Li Hang 李航 is head of research at Bytedance, where he leads both basic research and product development across fields like search, recommendation, chat, and more. He has decades of experience in China’s AI industry, having previously worked at Microsoft Research Asia and Huawei’s Noah’s Ark Lab. He studied in Japan in the 1990s and worked at NEC Corporation.

Highlights

Open source
Whether frontier models should be open-sourced has become a major point of disagreement in AI safety debates globally. These debates will have direct legislative influence. For example, a draft expert proposal for China’s AI law published in March 2024 would exempt some open-source models from many legal requirements. (Note that this is not an “official” draft law yet — it’s just an informal expert proposal.)

Xue Lan: Open source should be encouraged. Large companies can find profit models at the commercial application and product layer, and compete on that layer. Judging from the practice in various research fields, this model — open source in the basic research stage, closed source in the productization stage — seems to be a very effective approach in promoting human progress. …

The discussion between open and closed source actually involves weighing the pros and cons. Some people may worry that open source will give extremist groups or individuals the opportunity to misuse the technology. Regardless of open source or closed source, as long as you intend to do evil, you will always find a way. Various technologies we have today may cause damage to human society if abused. Biotechnology is a good example: it also has the risk of misuse. Therefore, what is more important is how to establish a system to prevent and stop any individual or organization from abusing technology to harm society.

Li Hang: I strongly agree with a view expressed by Harry Shum at an AI conference last year: whether or not to open source depends on a company’s business strategy and position. … The best company will definitely not open source. The second-best will not open source if it wants to compete with the first place. The third and fourth might choose to open source to gain some competitive advantage. … Among AI companies, OpenAI and Anthropic are currently not open source. Meta and Amazon are open source.

Zhang Hongjiang: In both open and closed source, security and safety issues are always inevitable. But with open-source models, it’s easier for us to verify and review.

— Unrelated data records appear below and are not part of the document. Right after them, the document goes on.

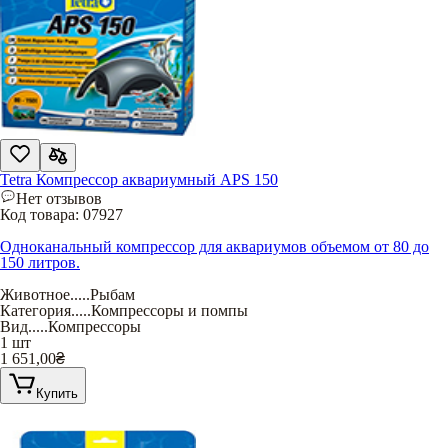
Tetra Компрессор аквариумный APS 150
Нет отзывов
Код товара:
07927
Одноканальный компрессор для аквариумов объемом от 80 до
150 литров.
Животное
.....
Рыбам
Категория
.....
Компрессоры и помпы
Вид
.....
Компрессоры
1 шт
1 651,00
₴
Купить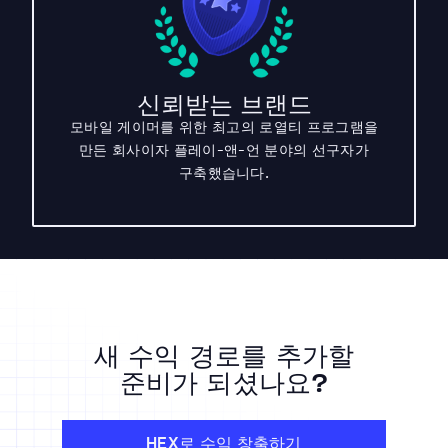
신뢰받는 브랜드
모바일 게이머를 위한 최고의 로열티 프로그램을
만든 회사이자 플레이-앤-언 분야의 선구자가
구축했습니다.
새 수익 경로를 추가할
준비가 되셨나요?
HEX로 수익 창출하기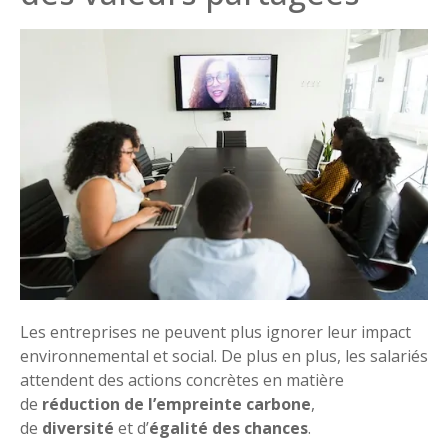
Les entreprises ne peuvent plus ignorer leur impact
environnemental et social. De plus en plus, les salariés
attendent des actions concrètes en matière
de
réduction de l’empreinte carbone
,
de
diversité
et d’
égalité des chances
.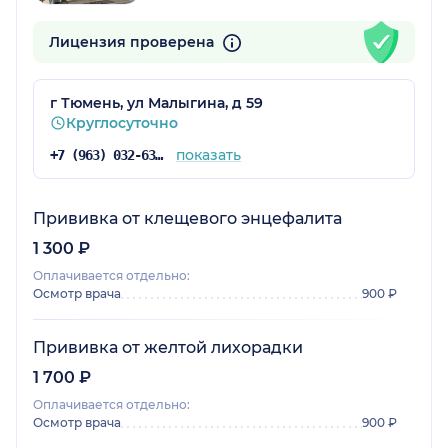
Лицензия проверена
г Тюмень, ул Малыгина, д 59
Круглосуточно
показать
+7 (963) 032-63-92
Прививка от клещевого энцефалита
1 300 ₽
Оплачивается отдельно:
Осмотр врача
900 ₽
Прививка от желтой лихорадки
1 700 ₽
Оплачивается отдельно:
Осмотр врача
900 ₽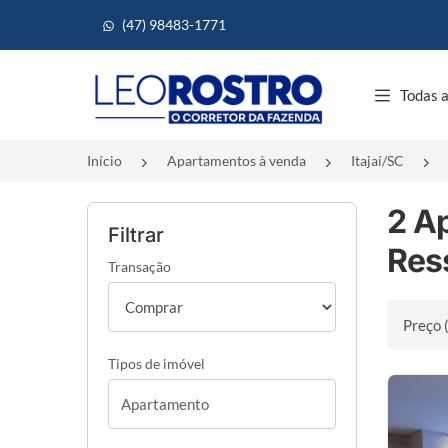
(47) 98483-1771
Página inicial
Todas a
Início
Apartamentos à venda
Itajaí/SC
2 A
Filtrar
Ress
Transação
Ordenar 
Tipos de imóvel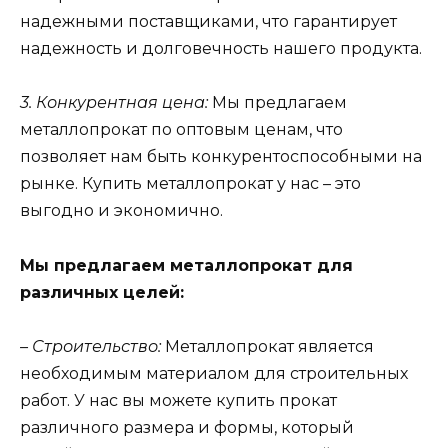
надежными поставщиками, что гарантирует
надежность и долговечность нашего продукта.
3. Конкурентная цена:
Мы предлагаем
металлопрокат по оптовым ценам, что
позволяет нам быть конкурентоспособными на
рынке. Купить металлопрокат у нас – это
выгодно и экономично.
Мы предлагаем металлопрокат для
различных целей:
– Строительство:
Металлопрокат является
необходимым материалом для строительных
работ. У нас вы можете купить прокат
различного размера и формы, который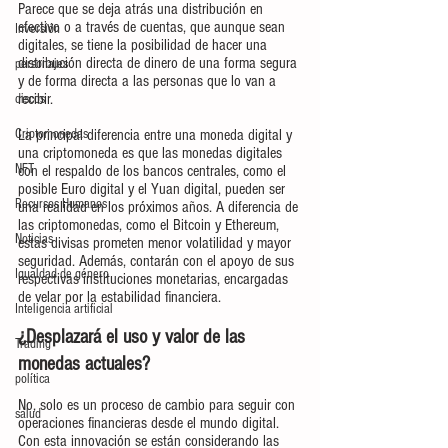
Parece que se deja atrás una distribución en 
efectivo o a través de cuentas, que aunque sean 
Inversión
digitales, se tiene la posibilidad de hacer una 
distribución directa de dinero de una forma segura 
personajes
y de forma directa a las personas que lo van a 
recibir.
discos
Criptomonedas
La principal diferencia entre una moneda digital y 
una criptomoneda es que las monedas digitales 
NFT
con el respaldo de los bancos centrales, como el 
posible Euro digital y el Yuan digital, pueden ser 
Recursos Humanos
una realidad en los próximos años. A diferencia de 
las criptomonedas, como el Bitcoin y Ethereum, 
Noticias
estas divisas prometen menor volatilidad y mayor 
seguridad. Además, contarán con el apoyo de sus 
Igualdad de género
respectivas instituciones monetarias, encargadas 
de velar por la estabilidad financiera. 
Inteligencia artificial
¿Desplazará el uso y valor de las 
Trading
monedas actuales? 
política
No, solo es un proceso de cambio para seguir con 
salud
operaciones financieras desde el mundo digital. 
Con esta innovación se están considerando las 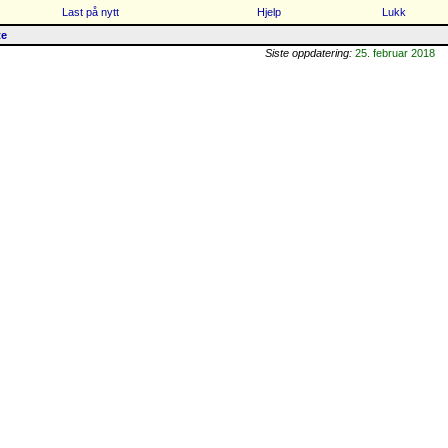
Last på nytt
Hjelp
Lukk
te
Siste oppdatering:
25. februar 2018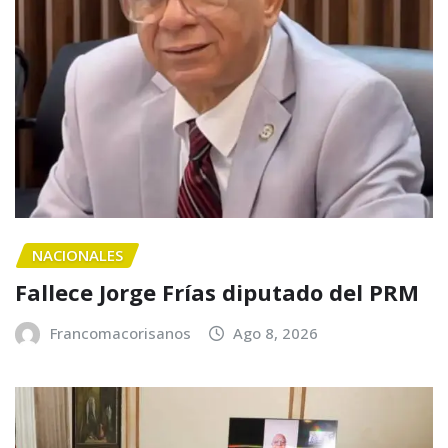
NACIONALES
Fallece Jorge Frías diputado del PRM
Francomacorisanos
Ago 8, 2026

In the future, any AI model released should pass safety certifications.

AI safety funding

Zhang Hongjiang:
At a closed-door AI meeting, I once heard a point of view that really surprised me, but I believe that the data is correct: 95% of R&D expenses for nuclear powerplant equipment go into safety. This is a revelation for the AI field. Should we also invest more resources in AI safety? If 95% of nuclear-power R&D is invested in safety, shouldn’t AI also invest 10% or 15%, because this technology may also lead to human extinction?